Hands on: Rogue Warrior

October 28, 2009, Author: Simon Weatherall

One of the unexpected games we came across at the Eurogamer Expo was Bethesda’s latest piece of work; Rogue Warrior. Based on the life of a veteran Navy Seal Richard Marcinko (voiced by Mickey Rourke) and set in North Korea I was eager to get my hands on the preview build. As it happens, I did, so follow me if you want to read more.

The game is set-up as a stealth shooter, but enables you to play how you like and chop and change when the feeling takes you. Set in a first-person view and switching to third person view when gripping cover and doing stealth kills, the game was something of a mixed bag.

When first starting the level it basically teaches you how to play the game. This is relatively simple and the controls are very much like COD. While following the on-screen prompts for the stealth kills, I did find the game rather brutal and over the top. It is deeply satisfying to watch your character take out an enemy by slicing his throat or smashing his face into a window sill, but if Bethesda are depicting a real person then that person must be off his rocker.

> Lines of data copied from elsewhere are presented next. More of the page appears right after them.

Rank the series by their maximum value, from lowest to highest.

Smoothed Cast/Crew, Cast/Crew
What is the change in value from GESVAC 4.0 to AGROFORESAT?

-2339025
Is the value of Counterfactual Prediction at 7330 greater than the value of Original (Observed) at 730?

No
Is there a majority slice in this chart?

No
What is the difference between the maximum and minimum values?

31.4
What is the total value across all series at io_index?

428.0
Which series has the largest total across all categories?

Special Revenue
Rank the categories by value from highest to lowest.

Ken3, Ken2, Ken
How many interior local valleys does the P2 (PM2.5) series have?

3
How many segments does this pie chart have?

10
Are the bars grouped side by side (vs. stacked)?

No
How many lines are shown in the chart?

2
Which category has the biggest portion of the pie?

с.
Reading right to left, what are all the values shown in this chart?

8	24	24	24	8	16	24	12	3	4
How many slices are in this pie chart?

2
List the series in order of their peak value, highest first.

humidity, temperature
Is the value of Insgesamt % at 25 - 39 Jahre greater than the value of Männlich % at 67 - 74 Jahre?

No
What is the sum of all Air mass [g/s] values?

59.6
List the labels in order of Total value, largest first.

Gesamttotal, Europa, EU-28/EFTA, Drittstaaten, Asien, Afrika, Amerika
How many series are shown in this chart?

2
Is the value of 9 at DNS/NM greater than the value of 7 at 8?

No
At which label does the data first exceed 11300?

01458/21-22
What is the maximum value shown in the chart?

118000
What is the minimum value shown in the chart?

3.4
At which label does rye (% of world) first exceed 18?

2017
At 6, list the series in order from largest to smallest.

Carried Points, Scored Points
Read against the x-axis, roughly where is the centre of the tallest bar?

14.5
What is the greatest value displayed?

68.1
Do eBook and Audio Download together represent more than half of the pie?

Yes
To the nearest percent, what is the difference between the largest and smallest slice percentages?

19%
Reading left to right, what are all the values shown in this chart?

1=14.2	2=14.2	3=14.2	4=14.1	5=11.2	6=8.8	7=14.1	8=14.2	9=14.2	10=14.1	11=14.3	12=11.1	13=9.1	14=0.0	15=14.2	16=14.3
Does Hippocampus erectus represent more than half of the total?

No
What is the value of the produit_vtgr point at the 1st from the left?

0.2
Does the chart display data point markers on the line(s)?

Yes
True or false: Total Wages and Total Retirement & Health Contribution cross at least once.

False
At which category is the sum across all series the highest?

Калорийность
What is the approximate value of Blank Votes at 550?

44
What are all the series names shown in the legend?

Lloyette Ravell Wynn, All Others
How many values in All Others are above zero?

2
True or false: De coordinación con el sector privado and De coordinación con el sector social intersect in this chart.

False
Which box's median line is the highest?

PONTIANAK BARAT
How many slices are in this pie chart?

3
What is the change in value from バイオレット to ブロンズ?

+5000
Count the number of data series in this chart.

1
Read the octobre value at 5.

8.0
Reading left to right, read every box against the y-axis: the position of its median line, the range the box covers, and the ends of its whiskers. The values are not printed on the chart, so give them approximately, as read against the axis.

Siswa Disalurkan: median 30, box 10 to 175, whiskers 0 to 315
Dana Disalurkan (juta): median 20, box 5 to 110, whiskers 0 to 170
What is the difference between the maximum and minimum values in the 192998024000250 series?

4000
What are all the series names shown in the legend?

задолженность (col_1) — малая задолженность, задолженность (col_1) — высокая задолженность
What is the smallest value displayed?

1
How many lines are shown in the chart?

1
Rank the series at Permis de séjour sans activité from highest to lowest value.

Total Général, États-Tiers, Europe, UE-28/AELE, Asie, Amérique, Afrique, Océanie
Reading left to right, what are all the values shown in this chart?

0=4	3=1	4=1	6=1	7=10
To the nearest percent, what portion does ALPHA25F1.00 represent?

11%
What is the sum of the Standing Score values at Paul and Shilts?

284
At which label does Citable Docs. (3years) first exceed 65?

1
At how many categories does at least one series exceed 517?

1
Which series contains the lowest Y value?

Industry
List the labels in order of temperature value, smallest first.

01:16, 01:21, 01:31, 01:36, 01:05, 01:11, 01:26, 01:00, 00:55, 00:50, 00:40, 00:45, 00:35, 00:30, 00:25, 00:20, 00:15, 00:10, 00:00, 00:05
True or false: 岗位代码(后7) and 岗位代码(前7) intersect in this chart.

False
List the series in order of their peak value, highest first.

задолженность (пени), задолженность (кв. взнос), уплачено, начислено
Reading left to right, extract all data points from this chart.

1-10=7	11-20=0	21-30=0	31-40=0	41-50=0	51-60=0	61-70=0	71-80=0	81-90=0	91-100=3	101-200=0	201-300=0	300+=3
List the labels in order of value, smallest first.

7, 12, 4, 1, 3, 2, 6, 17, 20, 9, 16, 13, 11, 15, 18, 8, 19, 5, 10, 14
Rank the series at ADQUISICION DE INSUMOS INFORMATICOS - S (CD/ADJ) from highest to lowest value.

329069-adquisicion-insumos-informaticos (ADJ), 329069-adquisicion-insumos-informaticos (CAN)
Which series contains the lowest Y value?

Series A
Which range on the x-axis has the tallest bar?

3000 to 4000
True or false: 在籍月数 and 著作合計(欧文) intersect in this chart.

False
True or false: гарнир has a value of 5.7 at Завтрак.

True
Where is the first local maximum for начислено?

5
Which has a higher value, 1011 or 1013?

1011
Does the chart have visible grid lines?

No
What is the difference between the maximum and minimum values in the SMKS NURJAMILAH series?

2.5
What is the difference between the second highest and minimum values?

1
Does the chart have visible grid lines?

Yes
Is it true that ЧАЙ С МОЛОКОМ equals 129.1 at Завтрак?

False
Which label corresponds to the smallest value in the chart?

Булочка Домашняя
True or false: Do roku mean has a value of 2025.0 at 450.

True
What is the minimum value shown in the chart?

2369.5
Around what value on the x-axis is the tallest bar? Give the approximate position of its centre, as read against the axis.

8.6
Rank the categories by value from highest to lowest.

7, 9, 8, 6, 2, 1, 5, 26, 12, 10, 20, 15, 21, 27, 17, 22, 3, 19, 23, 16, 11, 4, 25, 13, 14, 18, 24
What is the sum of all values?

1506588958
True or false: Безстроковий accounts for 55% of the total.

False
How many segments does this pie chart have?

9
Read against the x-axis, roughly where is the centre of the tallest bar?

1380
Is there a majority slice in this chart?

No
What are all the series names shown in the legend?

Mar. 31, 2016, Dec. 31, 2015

The shooting mechanic seems decent enough but is lacking in recoil when using assault weapons. There was a selection of weapons in the game mainly consisting of assault rifles, which all act differently in terms of accuracy, but without recoil it seemed to matter little.


Bitter sweet death scenes

For me, the controls felt very heavy; like I always had something pushing against me when I was looking around. This changed when I came up to an enemy and it seemed like the weight had been lifted and I spun around suddenly despite exerting the same force. In the areas that you had to use the night vision goggles it felt like a pointless inclusion, as even in the dark you could see fairly clearly, but that was possibly due to the screen I was playing on. The level design was pretty linear but seemed to work well and played a lot like your typical corridor shooter. I must mention that the tightness of the hallways gave the game a somewhat claustrophobic atmosphere.

Also heavily noticeable was a very consistently choppy frame-rate. At no point in the demonstration did it ever seem to remain at a solid level, but should be something that will hopefully be fixed when the game gets optimised.

I think with a bit more time and an overhaul of the game mechanics this could be a fun, gritty game. Bethesda do have a long line of successful games and this could be another one done right, but from the demo we received the game could use a bit more work, despite the representative telling us it was close to completion. That said, I would very much like to see how the finished article turns out.